Chirurgie des Dickdarms
Diagnostik
Die übliche präoperative Diagnostik vor kolorektalen Eingriffen umfasst neben Standarduntersuchungen vor allem die kardiopulmonale Einschätzung des operativen Risikos. Neben Anamnese und sorgfältiger klinischer Untersuchung des Abdomens einschließlich einer digital-rektalen Untersuchung kommt der endoskopischen Diagnostik die größte Bedeutung zu. Die Endoskopie kann neben der exakten Lokalisation des Befundes mittels Biopsie zur Diagnosesicherung und Indikationsstellung entscheidend beitragen. Des weiteren sollten beim Verdacht auf maligne Erkrankungen zum Tumorstaging eine sonographische Untersuchung des Abdomens sowie in begründeten Fällen eine Computertomographie des Abdomens und des Thorax durchgeführt werden. Ein Hämokkult-Test kann zur Erfassung okkulter Blutbeimengungen im Stuhl durchgeführt werden. Tumormarker-Bestimmungen sind obligat nach chirurgischer Therapie zur Verlaufskontrolle und zur frühzeitigen Erfassung von Tumorrezidiven. Präoperativ erhöhte CEA-Werte normalisieren sich nach kurativer Operation. Bei primär negativem CEA kann CA19-9 (Normalwert bis 40 U/ml) als zusätzlicher Marker herangezogen werden.
Tumore des Enddarms (Rektumkarzinome) sind definiert als Karzinome mit einer Lokalisation bis maximal 16 cm ab ano. In unserer Abteilung wurden in den letzen 10 Jahren etwa 350 solcher Karzinome operativ versorgt. Das entspricht etwa einem Drittel aller bei uns behandelten malignen Darmtumoren.
Bei der Operationsvorbereitung ist eine mechanische Darmreinigung und Keimzahlminderung entscheidend. Diese wird am besten durch eine orthograde Darmspülung vor der Operation erreicht. Durch die orthograde Darmspülung und die perioperative Antibiotikaprophylaxe konnte die postoperativen Wundinfektionsrate bei kolorektalen Eingriffen von über 30% auf 5-8% gesenkt werden. Eine gute präoperative Diagnostik und Darmvorbereitung erlaubt zumeist eine Dickdarmresektion mit direkter Passagewiederherstellung. Die Entscheidung über die Art einer operativen Therapie hängt von unterschiedlichen Faktoren ab und sollte grundsätzlich auf der Basis einer histologischen Sicherung erfolgen. Über ein präoperatives Staging kann die Indikation für eine präoperative neoadjuvante Radiochemotherapie gestellt werden.
Präoperative Diagnostik
Wir führen zur weiteren Therapieplanung folgende Untersuchungen durch:
- komplette Darmspiegelung (Koloskopie) zur genauen Tumorlokalisation und Probenentnahme
- Sonographie des Abdomens zum Nachweis von Lymphknoten-/Lebermetastasen
- Röntgen des Brustkorbs (Thorax) zum Ausschluss von Lungenmetastasen
- Bestimmung der Tumormarker (CEA, CA19-9)
- Endosonographie des Rektums (Ultraschalluntersuchung vom Darmlumen aus, ermöglicht eine bessere Beurteilung von Tumor-Infiltrationstiefe und Lymphknotenbeteiligung)

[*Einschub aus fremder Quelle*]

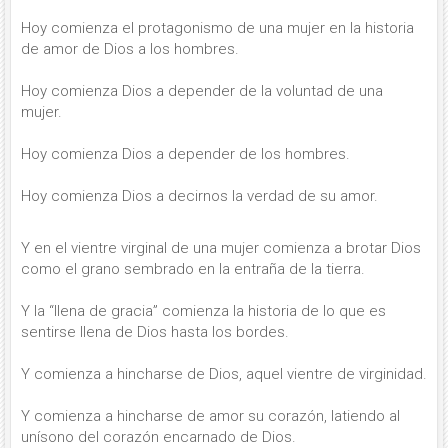
Hoy comienza el protagonismo de una mujer en la historia
de amor de Dios a los hombres.
Hoy comienza Dios a depender de la voluntad de una
mujer.
Hoy comienza Dios a depender de los hombres.
Hoy comienza Dios a decirnos la verdad de su amor.
Y en el vientre virginal de una mujer comienza a brotar Dios
como el grano sembrado en la entraña de la tierra.
Y la “llena de gracia” comienza la historia de lo que es
sentirse llena de Dios hasta los bordes.
Y comienza a hincharse de Dios, aquel vientre de virginidad.
Y comienza a hincharse de amor su corazón, latiendo al
unísono del corazón encarnado de Dios.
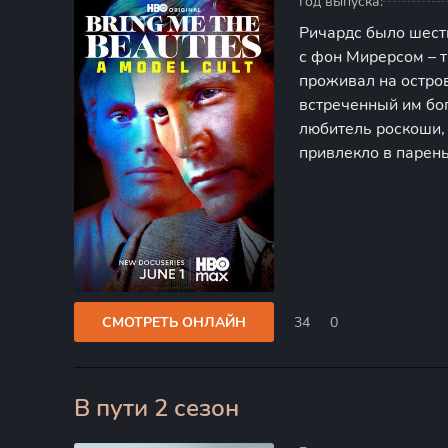
Год выпуска:
Ричардс было шестн
с фон Мирерсом – 
проживал на остров
встреченный им бо
любитель роскоши,
привлекло в парен
Фредерик решил по
как гуру, поведал 
СМОТРЕТЬ ОНЛАЙН
34
0
В пути 2 сезон
0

Abbildung_1: Polyp im Colon descendens.

Abbildung_2: Breitbasig aufsitzendes Adenom des Colon ascendens.

Abbildung_3: Kolonkarzinom.
Als ergänzende Untersuchungen können durchgeführt werden:
- Computertomographie des Abdomens
- Kernspintomographie bei unklaren Befunden im Computertomogramm
- Zytoskopie oder gynäkologische Untersuchung

Abbildung_4: Endosonographie des Rektums.